Last spring, while preparing for a business case challenge, I learned about a new investment approach that blends social and environmental impact with financial return–Impact Investing. I happened to be part of a team that was trying to help scale Habitat for Humanity to help serve 50 million people in 10 years, and we were wrapping our minds around the problem: “how can we make sure there is capital for our solution?” In a search to answer this question, we stumbled on the incredible work being done by impact investors across the globe. Before us we found a new way of thinking and investing that is changing the world by bringing the necessary capital to social entrepreneurs.
While finishing my fourth semester as a part-time student at Presidio Graduate School’s Business program, I had the first-hand experience of how this new investment space actually works. I became a Fink intern working at Sonen Capital LLC, an impact investment firm that works with investors to make financially compelling investments with meaningful social and/or environmental impact. Since becoming an intern, I not only became familiar with the landscape of impact investing, I also had the chance to contribute to the investment selection process by assisting with due diligence on some of Sonen Capital’s investments.
The thematic sectors they invest in include renewable energy, microfinance, low-income housing, small social enterprise funds, water conservation, forest conservation, and others.
Sonen Managing Partner and Founder Raul Pomares defines the basic approach to impact investing through two types of investors, financial first and impact first investors:
1. Financial First Investors seek to optimize financial returns with a floor for social/environmental impact.
2. Impact First Investors seek to optimize social or environmental returns with a financial floor. This group uses social/environmental good as a primary objective and may accept a range of returns, from principal to market-rate (Godeke and Pomares, pages 11-12).
While the broader investing landscape is comprised of traditional investors who consider returns first, some investors have sacrificed returns to generate social or environmental impact.
Sonen has researched and compiled in-depth information on several thousand fund-managers within the global impact space, constructing portfolios that don’t sacrifice financial returns to create impact. By focusing investments on specific growth areas with social and environmental themes, Sonen is able to generate market-rate returns. Through their research, they have developed critical impact investing capacities that include 1) comprehensive knowledge of the sphere, 2) investment infrastructure, 3) access to extensive deal flow, and 4) and portfolio strategies that enable Sonen to recommend investments that suit specific thematic, and impact criteria to their clientele.

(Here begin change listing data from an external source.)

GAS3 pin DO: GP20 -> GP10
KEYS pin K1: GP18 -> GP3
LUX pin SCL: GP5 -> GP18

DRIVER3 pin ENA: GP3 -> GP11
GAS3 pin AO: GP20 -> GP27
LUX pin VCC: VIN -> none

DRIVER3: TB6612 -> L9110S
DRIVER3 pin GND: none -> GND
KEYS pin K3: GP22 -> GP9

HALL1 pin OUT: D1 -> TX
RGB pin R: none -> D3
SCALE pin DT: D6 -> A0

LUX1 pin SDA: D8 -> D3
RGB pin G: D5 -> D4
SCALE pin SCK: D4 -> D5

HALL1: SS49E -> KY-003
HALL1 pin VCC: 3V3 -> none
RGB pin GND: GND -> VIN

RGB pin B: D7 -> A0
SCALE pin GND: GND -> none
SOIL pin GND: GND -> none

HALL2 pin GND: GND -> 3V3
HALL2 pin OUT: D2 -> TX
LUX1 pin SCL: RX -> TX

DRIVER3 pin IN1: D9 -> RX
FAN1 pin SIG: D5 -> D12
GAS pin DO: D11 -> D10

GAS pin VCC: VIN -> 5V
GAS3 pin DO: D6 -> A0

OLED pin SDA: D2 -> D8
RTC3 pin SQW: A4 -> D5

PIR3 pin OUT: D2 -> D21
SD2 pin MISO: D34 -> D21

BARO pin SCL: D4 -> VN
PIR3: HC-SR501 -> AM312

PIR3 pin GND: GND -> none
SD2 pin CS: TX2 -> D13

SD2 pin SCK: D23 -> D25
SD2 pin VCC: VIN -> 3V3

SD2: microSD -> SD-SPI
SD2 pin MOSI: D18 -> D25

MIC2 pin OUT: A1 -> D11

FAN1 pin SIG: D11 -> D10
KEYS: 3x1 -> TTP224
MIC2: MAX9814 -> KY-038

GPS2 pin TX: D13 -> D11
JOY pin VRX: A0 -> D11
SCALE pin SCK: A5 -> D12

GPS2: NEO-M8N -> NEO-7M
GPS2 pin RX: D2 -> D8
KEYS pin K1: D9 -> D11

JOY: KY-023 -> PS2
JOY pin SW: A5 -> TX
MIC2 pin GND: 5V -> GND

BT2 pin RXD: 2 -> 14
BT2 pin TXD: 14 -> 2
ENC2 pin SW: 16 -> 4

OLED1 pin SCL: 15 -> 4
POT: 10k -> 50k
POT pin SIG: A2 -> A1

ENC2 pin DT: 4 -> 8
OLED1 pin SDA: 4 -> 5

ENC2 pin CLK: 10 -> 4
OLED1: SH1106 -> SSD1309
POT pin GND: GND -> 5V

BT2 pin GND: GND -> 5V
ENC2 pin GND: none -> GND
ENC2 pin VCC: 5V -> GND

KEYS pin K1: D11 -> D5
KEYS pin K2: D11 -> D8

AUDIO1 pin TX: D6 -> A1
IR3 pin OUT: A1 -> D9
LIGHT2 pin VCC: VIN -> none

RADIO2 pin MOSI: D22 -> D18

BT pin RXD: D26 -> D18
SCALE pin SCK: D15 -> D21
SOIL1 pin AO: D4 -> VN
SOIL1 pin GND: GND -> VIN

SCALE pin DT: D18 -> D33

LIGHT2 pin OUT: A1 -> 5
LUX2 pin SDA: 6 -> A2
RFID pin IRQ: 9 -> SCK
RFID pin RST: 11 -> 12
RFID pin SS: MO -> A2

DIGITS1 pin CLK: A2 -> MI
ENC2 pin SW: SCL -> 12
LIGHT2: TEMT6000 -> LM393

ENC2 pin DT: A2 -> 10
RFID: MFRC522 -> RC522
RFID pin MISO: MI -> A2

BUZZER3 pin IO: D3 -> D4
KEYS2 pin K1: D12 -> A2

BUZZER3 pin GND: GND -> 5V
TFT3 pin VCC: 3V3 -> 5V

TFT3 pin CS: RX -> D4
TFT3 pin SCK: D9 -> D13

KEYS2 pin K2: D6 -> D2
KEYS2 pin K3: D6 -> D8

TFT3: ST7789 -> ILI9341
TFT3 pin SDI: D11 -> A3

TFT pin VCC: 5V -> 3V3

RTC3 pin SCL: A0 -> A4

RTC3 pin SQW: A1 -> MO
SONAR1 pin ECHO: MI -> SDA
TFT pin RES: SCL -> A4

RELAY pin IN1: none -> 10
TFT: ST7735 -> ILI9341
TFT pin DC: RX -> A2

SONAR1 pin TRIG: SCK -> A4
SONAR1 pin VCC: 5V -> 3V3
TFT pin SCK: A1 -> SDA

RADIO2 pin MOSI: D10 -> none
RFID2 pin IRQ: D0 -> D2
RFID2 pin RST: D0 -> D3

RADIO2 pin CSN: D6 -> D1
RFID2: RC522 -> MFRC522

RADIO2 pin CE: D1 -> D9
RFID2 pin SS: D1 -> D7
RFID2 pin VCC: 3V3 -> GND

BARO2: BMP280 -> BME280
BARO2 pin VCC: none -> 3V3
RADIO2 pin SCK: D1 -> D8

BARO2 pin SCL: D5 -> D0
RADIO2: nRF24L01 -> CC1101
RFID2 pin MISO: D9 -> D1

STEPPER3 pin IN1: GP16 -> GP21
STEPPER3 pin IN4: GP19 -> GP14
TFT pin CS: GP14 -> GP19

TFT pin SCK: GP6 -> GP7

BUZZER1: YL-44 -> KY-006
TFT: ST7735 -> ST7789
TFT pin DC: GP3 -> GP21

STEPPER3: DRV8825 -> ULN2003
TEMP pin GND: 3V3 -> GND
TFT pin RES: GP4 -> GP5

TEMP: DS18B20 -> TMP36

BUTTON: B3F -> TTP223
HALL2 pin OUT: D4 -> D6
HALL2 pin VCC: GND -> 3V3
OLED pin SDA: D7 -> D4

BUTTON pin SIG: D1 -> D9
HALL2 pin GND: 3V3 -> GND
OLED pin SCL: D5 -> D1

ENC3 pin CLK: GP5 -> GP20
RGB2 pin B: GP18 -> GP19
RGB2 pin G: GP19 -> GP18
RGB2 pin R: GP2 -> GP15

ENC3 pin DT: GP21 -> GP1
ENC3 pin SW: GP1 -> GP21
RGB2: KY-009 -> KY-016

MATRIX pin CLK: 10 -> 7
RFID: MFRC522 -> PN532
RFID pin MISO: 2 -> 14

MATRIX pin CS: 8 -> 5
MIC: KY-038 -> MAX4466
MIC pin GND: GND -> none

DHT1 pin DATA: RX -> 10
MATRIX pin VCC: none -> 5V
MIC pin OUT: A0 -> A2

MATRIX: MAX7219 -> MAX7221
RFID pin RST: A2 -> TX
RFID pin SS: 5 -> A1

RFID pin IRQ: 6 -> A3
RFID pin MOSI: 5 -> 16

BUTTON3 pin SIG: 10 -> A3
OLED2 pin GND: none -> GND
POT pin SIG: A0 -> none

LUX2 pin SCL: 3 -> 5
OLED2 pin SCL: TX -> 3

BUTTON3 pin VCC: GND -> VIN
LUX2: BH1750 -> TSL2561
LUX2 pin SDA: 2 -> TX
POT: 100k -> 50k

Through the internship, I also gained exposure to performing due diligence on investments. The due diligence process requires a survey of the investment team, the consistency of financial returns, the strategy and theme they are focused on, the market, and most importantly, the impact of the fund. Having insight into the criteria investors use when selecting investments gave me tremendous insight into the minds of investors. Obviously there are reputational and financial risks every time an investor selects a fund for investment. Creating a systematic and disciplined process and documenting the decision criteria gives the investors a frame to avoid making purely gut-driven decisions, and also gives the team an opportunity to perform a “lessons learned” exercise should an investment go sideways. After my experience, I believe developing standards of excellence for impact metrics is one of the main learning edges of impact investing as a sector.
Impact investing is an emerging approach to investing that is transforming the financial landscape. The approach expands the functions of the socially responsible investing beyond the‘negative financial screen.’ Instead, it offers the opportunity for a new class of “social entrepreneurs” to gain much-needed access to capital to create economic and social value. Having gained insight into how this sector is evolving from the inside gave me a great chance to learn how investors select investments, as well as how investors have innovated new methods of selecting them. The sector is young, evolving, covering ground very rapidly, and is filling a great need to nurture a new kind of business. I am pleased to have explored this sector first hand at Sonen, and I look forward to my next chance to work in impact investing.
Godeke, Steven and Pomares, Raul (2009) Solutions for Impact Investors: From Strategy to Implementation. Rockefeller Philanthropy Advisors, pp 11-12.